Meta, the American tech giant, has launched its most powerful open-source AI model yet: Llama4. This initial release includes two models: Llama4Scout and Llama4Maverick.
Llama4Scout boasts 109 billion parameters, 17 billion active parameters, and 16 experts. Its standout feature is its support for 10 million context length, equivalent to processing over 20 hours of video, all while running on a single H100 GPU (after Int4 quantization). Benchmark tests show it outperforms Gemma3, Gemini2.0Flash - Lite, and Mistral3.1.
Llama4Maverick features 400 billion parameters, 17 billion active parameters, and 128 experts, with a context length of 1 million. On the LMSYS large model leaderboard, Llama4Maverick achieved second place (ELO score 1417), trailing only the closed-source Gemini2.5Pro. Notably, it achieves comparable reasoning and coding capabilities to DeepSeek - v3-0324 using only half the parameters.
Furthermore, an even more powerful 2 trillion-parameter Llama4Behemoth is slated for release in the coming months. It will have 288 billion active parameters and 16 experts. Currently, in STEM benchmark tests, it surpasses GPT-4.5, Claude Sonnet3.7, and Gemini2.0Pro.
The Llama4 series utilizes a Mixture-of-Experts (MoE) architecture for the first time, resulting in increased efficiency during training and user query response. Llama4 is also a native multi-modal model employing early fusion technology, seamlessly integrating text and visual tokens. Meta has also upgraded its visual encoder and developed a new training method, MetaP, to optimize hyperparameters.

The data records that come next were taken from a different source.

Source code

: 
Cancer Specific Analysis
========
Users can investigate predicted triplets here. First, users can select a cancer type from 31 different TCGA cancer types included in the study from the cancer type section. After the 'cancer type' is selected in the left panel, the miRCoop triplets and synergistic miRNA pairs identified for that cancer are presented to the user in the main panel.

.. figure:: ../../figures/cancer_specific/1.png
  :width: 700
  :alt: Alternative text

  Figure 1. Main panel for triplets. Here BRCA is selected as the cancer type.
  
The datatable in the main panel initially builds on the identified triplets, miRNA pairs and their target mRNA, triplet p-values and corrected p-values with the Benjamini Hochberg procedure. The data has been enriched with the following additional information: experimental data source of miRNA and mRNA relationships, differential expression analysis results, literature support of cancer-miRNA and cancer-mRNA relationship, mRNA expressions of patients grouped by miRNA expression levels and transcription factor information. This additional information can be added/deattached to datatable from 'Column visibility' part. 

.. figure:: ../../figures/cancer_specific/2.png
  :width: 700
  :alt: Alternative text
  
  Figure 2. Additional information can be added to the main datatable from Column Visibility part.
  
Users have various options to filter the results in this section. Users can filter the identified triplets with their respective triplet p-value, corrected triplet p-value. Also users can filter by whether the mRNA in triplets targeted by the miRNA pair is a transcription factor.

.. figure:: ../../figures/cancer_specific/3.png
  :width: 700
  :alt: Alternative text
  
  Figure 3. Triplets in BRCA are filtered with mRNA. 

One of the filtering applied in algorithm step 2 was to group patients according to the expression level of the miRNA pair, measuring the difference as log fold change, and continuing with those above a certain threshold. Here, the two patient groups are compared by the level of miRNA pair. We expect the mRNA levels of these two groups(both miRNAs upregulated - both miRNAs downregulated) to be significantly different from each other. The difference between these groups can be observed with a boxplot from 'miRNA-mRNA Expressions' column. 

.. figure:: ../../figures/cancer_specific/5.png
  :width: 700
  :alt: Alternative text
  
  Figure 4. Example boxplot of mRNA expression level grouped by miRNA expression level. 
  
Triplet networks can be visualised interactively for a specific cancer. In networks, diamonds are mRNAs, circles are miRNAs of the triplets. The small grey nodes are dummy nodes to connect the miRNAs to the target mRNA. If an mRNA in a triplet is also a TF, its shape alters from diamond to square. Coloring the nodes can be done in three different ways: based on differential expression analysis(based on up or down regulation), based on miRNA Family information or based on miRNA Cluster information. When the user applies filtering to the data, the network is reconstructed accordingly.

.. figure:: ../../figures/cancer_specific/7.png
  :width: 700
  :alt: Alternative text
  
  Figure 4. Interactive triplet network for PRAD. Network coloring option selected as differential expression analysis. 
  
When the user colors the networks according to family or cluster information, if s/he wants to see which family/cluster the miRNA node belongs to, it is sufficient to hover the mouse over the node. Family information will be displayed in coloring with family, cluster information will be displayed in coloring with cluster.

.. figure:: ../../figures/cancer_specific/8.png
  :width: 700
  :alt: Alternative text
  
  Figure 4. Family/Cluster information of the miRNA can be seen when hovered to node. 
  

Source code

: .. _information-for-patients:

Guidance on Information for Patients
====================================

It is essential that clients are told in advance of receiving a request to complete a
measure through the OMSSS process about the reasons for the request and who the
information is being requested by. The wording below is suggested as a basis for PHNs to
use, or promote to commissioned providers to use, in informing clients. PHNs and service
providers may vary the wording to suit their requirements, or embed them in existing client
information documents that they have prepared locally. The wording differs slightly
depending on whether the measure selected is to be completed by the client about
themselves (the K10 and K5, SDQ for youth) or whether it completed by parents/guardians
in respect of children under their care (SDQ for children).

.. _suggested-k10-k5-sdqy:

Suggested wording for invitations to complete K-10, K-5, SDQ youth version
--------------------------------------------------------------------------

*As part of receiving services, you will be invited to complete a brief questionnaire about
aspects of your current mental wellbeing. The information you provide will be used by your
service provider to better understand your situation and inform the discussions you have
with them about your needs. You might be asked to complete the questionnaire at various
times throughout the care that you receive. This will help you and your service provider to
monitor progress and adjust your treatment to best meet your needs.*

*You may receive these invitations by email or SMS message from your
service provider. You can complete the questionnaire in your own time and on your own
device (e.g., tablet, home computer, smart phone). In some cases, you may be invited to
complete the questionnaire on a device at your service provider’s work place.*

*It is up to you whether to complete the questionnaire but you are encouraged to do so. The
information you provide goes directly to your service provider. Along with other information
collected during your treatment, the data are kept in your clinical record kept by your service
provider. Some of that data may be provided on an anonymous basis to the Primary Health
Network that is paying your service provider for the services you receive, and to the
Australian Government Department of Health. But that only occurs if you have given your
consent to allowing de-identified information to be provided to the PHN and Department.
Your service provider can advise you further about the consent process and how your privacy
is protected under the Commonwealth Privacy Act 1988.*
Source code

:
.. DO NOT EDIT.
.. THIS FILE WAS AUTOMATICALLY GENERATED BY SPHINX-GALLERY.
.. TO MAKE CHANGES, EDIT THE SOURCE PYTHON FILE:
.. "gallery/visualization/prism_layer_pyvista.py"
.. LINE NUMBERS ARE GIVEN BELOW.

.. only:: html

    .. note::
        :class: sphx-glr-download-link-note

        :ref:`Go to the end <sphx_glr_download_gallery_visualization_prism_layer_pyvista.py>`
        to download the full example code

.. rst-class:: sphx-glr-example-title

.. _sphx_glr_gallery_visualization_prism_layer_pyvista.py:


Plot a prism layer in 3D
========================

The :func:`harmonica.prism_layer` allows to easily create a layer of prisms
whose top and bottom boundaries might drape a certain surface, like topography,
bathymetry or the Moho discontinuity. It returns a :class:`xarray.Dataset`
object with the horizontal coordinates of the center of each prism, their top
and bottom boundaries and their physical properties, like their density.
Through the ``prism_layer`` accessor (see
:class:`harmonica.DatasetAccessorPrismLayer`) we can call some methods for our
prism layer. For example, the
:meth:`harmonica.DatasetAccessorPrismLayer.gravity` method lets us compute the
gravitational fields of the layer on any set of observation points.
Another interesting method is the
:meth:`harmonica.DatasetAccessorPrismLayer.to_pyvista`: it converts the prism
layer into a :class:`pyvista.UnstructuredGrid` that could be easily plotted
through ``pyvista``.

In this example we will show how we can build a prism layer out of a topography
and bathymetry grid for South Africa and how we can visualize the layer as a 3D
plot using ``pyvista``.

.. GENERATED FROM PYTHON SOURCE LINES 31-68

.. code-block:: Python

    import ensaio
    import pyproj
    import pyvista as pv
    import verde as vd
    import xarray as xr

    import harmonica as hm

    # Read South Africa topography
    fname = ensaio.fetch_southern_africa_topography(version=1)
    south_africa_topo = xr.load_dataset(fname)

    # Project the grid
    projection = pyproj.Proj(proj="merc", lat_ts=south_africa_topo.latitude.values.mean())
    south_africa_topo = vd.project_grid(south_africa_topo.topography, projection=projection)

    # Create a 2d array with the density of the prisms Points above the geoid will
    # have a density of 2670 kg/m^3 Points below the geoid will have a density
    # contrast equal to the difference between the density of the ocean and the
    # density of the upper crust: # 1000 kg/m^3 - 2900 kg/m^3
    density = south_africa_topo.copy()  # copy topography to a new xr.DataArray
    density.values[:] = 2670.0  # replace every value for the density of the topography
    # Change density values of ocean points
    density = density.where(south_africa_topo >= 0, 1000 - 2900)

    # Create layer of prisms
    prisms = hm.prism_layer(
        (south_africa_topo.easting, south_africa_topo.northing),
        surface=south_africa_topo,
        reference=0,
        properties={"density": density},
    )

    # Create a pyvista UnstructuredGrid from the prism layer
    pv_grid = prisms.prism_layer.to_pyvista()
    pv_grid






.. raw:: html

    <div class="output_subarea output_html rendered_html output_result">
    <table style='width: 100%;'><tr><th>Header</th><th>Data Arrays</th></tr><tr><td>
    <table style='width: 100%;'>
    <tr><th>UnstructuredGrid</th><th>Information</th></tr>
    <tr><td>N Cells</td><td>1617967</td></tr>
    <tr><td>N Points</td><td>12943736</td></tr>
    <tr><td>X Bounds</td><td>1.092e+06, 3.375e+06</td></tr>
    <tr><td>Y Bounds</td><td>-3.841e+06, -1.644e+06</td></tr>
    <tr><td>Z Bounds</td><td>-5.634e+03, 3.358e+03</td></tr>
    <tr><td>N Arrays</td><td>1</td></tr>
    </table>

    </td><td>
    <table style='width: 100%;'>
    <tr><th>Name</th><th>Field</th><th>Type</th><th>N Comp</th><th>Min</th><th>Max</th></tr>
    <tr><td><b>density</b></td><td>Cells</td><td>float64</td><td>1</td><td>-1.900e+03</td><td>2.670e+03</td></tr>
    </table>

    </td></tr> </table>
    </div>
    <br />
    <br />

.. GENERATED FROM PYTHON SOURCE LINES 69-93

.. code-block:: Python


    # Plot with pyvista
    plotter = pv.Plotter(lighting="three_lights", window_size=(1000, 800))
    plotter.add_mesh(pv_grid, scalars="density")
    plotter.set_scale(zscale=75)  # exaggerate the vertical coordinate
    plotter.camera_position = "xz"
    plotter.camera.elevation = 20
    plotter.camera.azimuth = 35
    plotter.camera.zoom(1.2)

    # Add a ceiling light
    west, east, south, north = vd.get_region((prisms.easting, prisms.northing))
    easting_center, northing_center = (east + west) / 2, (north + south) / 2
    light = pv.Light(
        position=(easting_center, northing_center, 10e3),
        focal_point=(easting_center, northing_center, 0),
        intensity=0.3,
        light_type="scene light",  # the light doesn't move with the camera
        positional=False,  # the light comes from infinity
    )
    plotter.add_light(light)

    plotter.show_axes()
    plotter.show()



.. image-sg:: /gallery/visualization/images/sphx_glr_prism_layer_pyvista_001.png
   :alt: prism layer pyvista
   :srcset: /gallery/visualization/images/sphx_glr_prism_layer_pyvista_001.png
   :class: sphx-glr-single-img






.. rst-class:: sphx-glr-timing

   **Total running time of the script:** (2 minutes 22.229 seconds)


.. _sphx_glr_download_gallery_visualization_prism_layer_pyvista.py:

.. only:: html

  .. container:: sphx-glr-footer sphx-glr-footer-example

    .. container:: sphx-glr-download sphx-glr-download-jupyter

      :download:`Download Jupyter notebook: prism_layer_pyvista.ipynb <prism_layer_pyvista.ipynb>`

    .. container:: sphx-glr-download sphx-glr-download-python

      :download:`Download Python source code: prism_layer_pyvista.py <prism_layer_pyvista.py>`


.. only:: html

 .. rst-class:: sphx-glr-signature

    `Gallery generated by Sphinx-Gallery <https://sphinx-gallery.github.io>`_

Developers can download these latest models from llama.com and Hugging Face starting today.
Key Highlights:
- 🌟Meta releases the open-source multi-modal Llama4, initially launching Llama4Scout and Llama4Maverick, with Llama4Behemoth to follow.
- 💪Llama4 demonstrates strong performance, excelling in large model leaderboards and exhibiting reasoning and coding capabilities comparable to, or exceeding, other top models.
- 🛠️Utilizing an MoE architecture as a native multi-modal model, featuring technological upgrades and a new training method, available for download by developers.